Zderzenie napastnika Górnika z bramkarzem Legii zakończyło się wizytą w szpitalu tego drugiego, jednak na szczęście nic poważnego się nie stało.
Na dwie minuty przed końcem regulaminowego czasu gry pierwszej połowy Igor Angulo niefortunnie zderzył się z bramkarzem Legii – Arkadiuszem Malarzem. Uderzenie było na tyle silne, że piłkarz Wojskowych został zabrany do szpitala.
Sam zawodnik Górnika o sytuacji mówi tak:
– Patrzyłem na piłkę, moim celem było posłanie jej do siatki, na tym się skupiłem. Potem nastąpiło zderzenie, ale przecież nie zrobiłem tego specjalnie!
Hiszpan rozmawiał już z Malarzem po całym zajściu:
– Upewniłem się, że wszystko jest w porządku i odetchnąłem z ulgą. Mam nadzieję, że będzie gotowy na środowy mecz Legii w eliminacjach Ligi Mistrzów.

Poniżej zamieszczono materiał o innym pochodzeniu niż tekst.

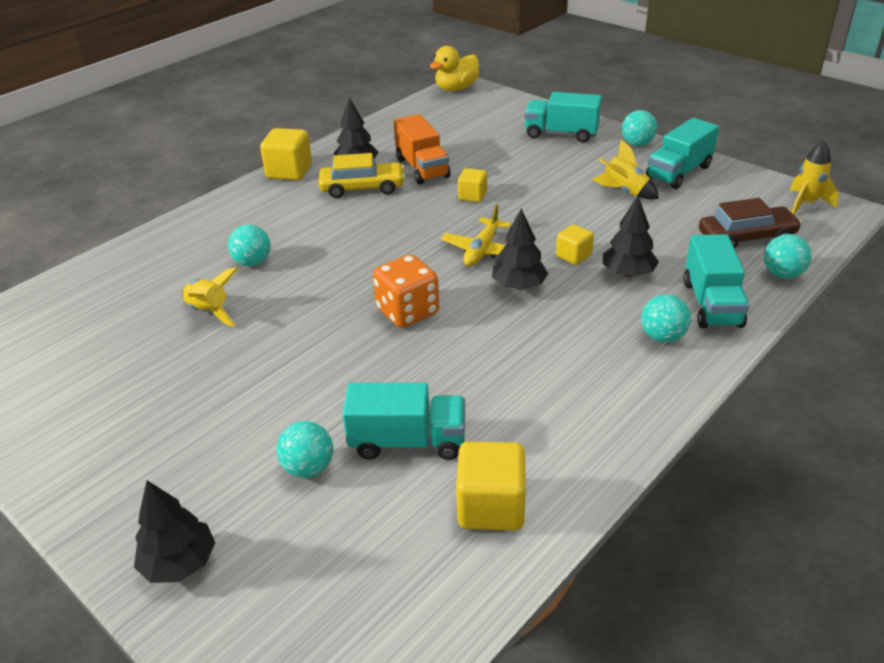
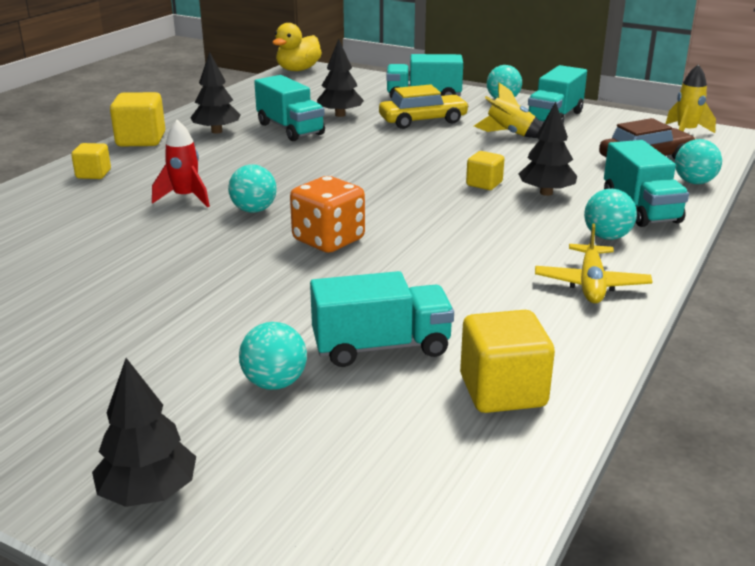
camera: 15 degrees left, 10 degrees down
yellow rocket [182,268,238,327] -> none
turquoise ball [228,224,271,266] -> turquoise ball moved to [228,164,277,213]
yellow car [319,153,405,198] -> yellow car moved to [379,84,469,129]
orange truck [394,114,451,185] -> turquoise truck [254,75,325,141]
yellow plane [441,204,512,266] -> yellow plane moved to [535,223,652,303]
yellow cube [458,168,487,202] -> yellow cube moved to [71,143,111,179]
black tree [492,208,548,290] -> black tree moved to [317,39,364,117]
none -> red rocket [152,120,210,207]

Sporo osób za złe zawodnikowi Górnika miało to iż po zajściu nie pofatygował się do swej ofiary, jednak wszystko wyjaśnia:
– Pojawiła się karetka, bramkarz Legii był otoczony wianuszkiem ludzi, z których część zajmowała się udzieleniem mu pomocy. To nie był dobry moment, abym się tam kręcił.
Przypomnijmy, że Górnik Zabrze triumfował 3:1, a sam Angulo zdobył 2 gole.